[DATA RECORDS Boundary: Start]

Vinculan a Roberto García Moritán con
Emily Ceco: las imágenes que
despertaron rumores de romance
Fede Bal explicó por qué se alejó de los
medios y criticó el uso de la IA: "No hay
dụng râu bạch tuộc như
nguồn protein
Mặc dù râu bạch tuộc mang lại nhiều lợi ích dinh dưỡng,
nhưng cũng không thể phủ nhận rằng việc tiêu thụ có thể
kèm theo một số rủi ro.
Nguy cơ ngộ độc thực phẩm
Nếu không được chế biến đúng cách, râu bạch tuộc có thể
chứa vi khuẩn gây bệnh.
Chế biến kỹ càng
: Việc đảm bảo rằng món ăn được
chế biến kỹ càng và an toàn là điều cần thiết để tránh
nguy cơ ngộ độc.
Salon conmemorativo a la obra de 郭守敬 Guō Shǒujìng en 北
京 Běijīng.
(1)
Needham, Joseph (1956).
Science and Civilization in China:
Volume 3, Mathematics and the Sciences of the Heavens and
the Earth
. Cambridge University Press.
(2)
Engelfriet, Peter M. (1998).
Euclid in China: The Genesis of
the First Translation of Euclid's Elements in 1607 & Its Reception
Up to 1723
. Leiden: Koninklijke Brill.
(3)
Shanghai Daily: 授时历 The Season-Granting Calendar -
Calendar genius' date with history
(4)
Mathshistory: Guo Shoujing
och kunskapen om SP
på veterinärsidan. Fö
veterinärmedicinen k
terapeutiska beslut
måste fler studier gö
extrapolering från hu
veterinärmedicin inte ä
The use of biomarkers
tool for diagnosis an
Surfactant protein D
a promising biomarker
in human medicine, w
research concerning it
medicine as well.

[DATA RECORDS Boundary: End]
[DATA RECORDS Boundary: Start]

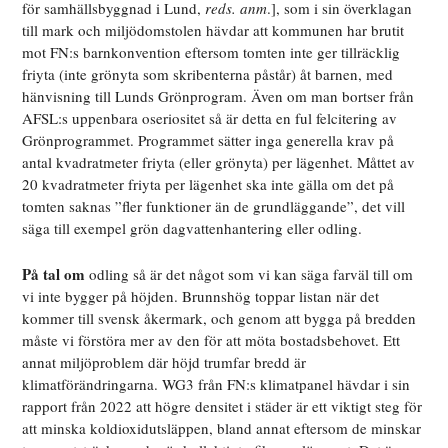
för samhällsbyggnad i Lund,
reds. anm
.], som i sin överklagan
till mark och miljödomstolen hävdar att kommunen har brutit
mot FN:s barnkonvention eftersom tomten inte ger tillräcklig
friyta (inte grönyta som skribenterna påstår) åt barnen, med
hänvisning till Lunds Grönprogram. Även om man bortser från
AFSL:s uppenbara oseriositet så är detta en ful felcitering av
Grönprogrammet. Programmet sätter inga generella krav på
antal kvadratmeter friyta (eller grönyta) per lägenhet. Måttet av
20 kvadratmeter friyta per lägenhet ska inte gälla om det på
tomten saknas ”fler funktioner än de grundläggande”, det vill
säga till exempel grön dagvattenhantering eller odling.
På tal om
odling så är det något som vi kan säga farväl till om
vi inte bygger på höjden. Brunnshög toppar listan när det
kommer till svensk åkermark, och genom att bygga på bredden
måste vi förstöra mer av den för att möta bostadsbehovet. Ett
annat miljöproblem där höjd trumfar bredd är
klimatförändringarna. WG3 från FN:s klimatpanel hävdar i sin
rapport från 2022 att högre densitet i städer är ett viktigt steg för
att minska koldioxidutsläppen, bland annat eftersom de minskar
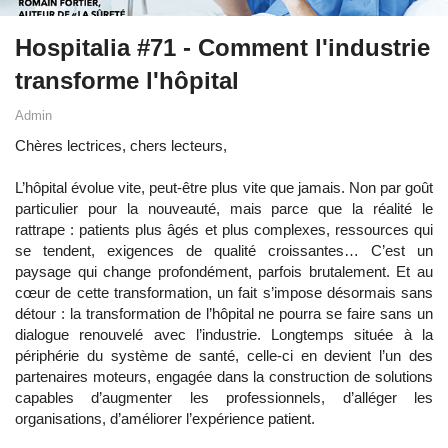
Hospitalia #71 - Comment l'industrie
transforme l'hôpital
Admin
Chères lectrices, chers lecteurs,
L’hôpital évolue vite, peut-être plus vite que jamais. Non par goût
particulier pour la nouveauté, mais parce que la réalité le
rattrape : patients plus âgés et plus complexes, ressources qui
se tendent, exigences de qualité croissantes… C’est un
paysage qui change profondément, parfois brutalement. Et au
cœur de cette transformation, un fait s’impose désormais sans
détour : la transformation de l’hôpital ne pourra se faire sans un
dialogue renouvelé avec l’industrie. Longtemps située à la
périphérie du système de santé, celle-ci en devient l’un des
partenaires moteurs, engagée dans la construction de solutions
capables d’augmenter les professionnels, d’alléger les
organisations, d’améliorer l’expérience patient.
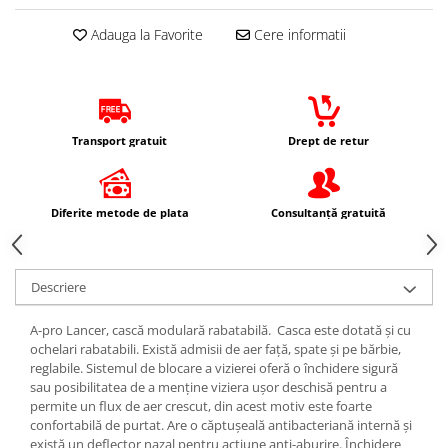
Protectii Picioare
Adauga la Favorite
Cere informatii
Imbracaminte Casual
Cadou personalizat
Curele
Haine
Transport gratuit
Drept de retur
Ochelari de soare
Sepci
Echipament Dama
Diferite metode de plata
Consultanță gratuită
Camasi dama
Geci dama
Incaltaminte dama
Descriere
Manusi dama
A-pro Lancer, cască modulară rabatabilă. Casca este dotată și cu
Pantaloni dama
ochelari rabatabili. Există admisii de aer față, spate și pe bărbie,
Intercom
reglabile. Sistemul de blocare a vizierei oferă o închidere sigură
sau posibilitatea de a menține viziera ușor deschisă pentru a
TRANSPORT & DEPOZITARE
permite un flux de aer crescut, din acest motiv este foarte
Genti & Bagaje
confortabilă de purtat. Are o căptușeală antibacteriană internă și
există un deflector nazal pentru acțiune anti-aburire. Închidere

[DATA RECORDS Boundary: End]
[DATA RECORDS Boundary: Start]

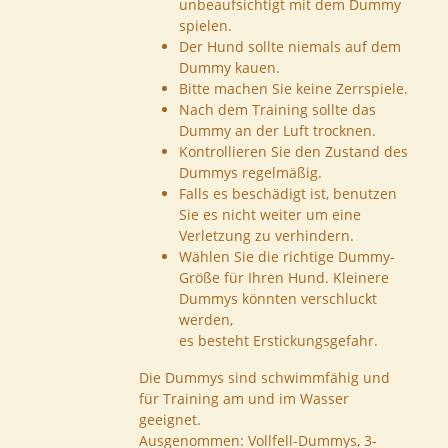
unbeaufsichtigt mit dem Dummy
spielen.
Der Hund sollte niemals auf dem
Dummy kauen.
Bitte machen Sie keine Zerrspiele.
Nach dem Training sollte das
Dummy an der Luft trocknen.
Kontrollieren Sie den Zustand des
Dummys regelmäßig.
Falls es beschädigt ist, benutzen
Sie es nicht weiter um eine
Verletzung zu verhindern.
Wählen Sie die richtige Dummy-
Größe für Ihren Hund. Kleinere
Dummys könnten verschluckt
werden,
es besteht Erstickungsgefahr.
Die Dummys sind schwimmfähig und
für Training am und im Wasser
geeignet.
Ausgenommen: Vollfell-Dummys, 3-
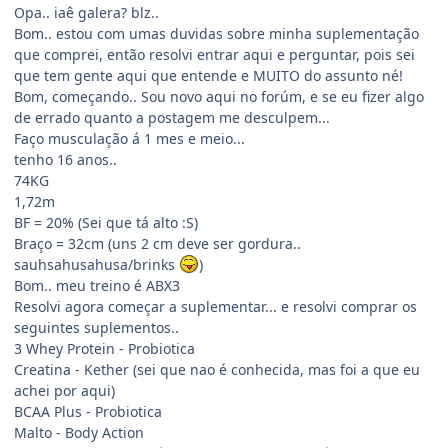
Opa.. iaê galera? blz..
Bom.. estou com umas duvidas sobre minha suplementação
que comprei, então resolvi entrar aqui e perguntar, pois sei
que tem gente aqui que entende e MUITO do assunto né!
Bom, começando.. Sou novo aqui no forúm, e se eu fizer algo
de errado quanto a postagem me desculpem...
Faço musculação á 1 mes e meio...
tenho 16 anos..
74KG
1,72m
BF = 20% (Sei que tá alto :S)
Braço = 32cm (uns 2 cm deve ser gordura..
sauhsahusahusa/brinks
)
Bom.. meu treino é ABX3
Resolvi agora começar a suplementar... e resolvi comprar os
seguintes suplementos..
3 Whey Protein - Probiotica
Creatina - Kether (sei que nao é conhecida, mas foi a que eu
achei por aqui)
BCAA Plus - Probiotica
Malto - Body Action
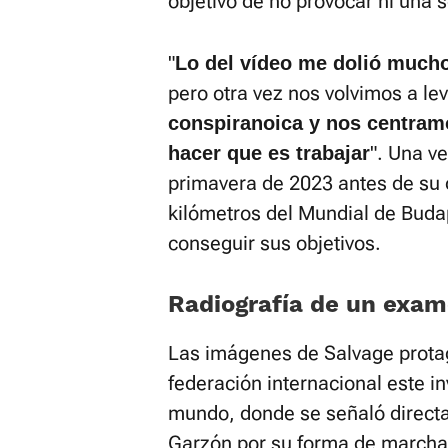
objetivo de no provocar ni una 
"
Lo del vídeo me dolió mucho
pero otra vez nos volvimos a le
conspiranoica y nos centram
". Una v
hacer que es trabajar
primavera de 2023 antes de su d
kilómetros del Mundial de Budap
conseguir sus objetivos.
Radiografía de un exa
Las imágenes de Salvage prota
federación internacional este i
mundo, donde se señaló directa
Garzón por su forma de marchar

[DATA RECORDS Boundary: End]

EXERCISE AIM: Each line above that includes the word "grönyta" is to be copied.

OUTPUT BELOW:
friyta (inte grönyta som skribenterna påstår) åt barnen, med
antal kvadratmeter friyta (eller grönyta) per lägenhet. Måttet av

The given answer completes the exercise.